И Филиппа догадалась чем. — Прости, Нимрод, — сказала она. — Ты, наверно, думаешь, что мы большие эгоисты. И очень плохо воспитаны. Айша ведь была твоей матерью…
— Да, Нимрод, — сказал Джон. — Мне тоже очень жаль…
— Спасибо, Филиппа, — ответил дядя. — Спасибо, Джон.
Нимрод достал из кармана пальто огромную сигару.
— Что ж… — Он вздохнул и выпустил большое облако дыма. — Сами видите. О том, чтобы ехать в Иравотум за Лейлой, не может быть и речи. Во всяком случае, сейчас. Вы оба должны оставаться здесь не меньше месяца и заботиться об отце. Иначе он состарится еще больше.
— Но с мамой-то что будет, Нимрод? — с тоской спросил Джон. Ему очень не хватало матери. Уже не хватало. Дом был без нее как чужой.

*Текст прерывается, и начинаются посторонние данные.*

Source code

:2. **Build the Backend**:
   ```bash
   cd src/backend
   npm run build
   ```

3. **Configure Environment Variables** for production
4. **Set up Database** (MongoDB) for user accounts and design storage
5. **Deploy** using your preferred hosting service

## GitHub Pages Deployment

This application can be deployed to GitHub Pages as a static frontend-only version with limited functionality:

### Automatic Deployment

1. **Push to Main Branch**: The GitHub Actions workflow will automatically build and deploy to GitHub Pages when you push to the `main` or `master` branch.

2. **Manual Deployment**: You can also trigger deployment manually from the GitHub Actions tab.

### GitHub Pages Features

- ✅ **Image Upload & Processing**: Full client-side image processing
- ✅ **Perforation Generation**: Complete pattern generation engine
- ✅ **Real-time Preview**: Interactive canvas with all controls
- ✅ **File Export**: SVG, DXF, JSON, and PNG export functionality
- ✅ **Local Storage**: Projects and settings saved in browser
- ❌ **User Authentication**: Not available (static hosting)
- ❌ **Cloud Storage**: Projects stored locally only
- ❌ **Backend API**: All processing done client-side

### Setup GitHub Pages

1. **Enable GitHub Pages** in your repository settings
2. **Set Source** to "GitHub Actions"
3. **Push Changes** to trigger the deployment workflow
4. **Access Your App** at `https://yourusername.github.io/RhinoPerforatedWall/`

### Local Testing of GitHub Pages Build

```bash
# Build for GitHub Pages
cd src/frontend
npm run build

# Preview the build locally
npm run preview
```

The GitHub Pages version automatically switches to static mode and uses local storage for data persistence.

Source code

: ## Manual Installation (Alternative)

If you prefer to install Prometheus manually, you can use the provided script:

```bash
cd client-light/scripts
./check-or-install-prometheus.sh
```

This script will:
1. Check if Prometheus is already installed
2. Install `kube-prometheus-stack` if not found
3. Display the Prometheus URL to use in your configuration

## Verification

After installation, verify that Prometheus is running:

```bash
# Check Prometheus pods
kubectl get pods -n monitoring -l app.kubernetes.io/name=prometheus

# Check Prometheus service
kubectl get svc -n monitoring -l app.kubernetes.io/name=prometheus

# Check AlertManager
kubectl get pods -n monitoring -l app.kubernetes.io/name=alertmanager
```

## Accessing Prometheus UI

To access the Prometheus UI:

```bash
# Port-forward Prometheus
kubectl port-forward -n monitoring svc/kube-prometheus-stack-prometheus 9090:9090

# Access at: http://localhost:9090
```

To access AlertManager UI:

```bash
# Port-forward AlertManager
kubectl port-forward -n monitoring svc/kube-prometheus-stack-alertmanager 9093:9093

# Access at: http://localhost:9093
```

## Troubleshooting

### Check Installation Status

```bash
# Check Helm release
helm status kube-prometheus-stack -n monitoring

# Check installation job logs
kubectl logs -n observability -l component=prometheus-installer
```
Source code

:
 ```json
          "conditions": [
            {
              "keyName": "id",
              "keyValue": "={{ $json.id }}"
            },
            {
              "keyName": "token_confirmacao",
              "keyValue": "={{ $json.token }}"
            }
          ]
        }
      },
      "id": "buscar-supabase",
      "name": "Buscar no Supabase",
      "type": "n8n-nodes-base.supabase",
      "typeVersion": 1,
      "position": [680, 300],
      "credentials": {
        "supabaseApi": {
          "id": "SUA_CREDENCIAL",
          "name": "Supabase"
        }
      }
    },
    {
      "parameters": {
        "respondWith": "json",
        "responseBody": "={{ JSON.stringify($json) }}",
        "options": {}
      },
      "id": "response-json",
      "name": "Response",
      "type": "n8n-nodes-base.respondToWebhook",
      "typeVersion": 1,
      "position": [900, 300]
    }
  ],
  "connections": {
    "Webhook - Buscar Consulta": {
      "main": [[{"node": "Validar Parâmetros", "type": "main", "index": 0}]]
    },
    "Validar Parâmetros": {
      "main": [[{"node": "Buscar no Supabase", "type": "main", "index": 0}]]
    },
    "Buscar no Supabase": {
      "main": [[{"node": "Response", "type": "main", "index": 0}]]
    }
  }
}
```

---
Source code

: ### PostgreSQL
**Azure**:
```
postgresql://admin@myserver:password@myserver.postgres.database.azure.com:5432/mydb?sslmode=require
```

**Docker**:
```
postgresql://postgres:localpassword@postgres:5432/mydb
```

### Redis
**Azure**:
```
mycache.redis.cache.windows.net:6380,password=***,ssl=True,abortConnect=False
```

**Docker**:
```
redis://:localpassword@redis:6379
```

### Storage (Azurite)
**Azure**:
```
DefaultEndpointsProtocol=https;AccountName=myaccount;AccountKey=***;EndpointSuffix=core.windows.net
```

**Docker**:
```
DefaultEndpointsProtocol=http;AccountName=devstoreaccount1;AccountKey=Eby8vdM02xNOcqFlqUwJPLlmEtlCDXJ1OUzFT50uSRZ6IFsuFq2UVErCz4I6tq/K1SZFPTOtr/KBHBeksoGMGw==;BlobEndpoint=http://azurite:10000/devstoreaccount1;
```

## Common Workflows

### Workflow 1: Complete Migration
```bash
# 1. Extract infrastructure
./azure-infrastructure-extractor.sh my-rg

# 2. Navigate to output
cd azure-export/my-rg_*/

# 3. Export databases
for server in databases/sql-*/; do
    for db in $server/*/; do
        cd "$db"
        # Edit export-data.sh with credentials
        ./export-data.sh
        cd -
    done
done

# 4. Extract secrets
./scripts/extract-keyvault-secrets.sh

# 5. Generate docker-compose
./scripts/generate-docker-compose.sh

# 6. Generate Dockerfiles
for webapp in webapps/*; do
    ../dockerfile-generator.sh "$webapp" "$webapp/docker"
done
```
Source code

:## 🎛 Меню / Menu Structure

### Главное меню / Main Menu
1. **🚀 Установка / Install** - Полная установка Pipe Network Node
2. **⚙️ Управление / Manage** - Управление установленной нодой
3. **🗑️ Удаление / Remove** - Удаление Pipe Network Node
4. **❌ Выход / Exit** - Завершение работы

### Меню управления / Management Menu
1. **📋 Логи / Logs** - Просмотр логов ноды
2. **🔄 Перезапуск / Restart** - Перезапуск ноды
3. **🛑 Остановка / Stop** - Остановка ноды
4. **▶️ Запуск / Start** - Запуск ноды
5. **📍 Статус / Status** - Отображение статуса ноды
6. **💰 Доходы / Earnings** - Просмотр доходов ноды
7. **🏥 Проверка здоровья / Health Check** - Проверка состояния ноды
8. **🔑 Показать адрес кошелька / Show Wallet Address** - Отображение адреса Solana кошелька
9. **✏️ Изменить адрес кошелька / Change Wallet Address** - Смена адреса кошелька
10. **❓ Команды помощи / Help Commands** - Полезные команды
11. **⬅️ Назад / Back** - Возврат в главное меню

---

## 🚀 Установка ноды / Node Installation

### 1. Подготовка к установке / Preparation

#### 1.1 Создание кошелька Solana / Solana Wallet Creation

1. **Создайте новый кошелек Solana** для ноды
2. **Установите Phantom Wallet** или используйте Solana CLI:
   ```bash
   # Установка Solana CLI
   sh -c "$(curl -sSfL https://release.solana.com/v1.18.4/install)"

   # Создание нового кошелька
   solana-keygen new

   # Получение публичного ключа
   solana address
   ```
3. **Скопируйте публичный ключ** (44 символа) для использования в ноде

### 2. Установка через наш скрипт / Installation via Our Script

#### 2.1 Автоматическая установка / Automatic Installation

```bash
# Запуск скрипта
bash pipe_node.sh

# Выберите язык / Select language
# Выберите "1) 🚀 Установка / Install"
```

— Она выполнит свое предназначение, Джон. Вот и все. Всем нам суждено выполнить свое предназначение.
Филиппа покачала головой.
— Я даже представить не могу, что она — там. В том жутком дворце. Совсем одна.
— Она пробудет там только тридцать дней, — сказал Нимрод. — Потом переедет в Берлин Вы сможете видеться с ней в ее официальной резиденции, хотя — заранее предупреждаю — она очень переменится. Очень. Кстати, в Иравотуме она не одна.
— А кто с ней? Мисс Угрюмпыль?
— Полагаю, мисс Угрюмпыль возвратилась в Соединенные Штаты. А именно в Северную Каролину. Нет, я имею в виду кое-кого другого.
— Кого? — хором спросили близнецы.
— Помните мальчика со свалки, из Французской Гвианы, которого Иблис связал заклятием-диминуэндо? Мальчика, который освободил Иблиса из флакона, куда заточили его мы с вами?
— Конечно, — сказал Джон. — Его звали Галиби Маганья, и из-за Иблиса он стал вроде как живой куклой.
— Мама хранила его в коробке, на верхней полке шкафа, — сказала Филиппа. — Время от времени она его вынимала, смотрела на него и обещала когда-нибудь вернуть к нормальной жизни. Так значит, она взяла его с собой?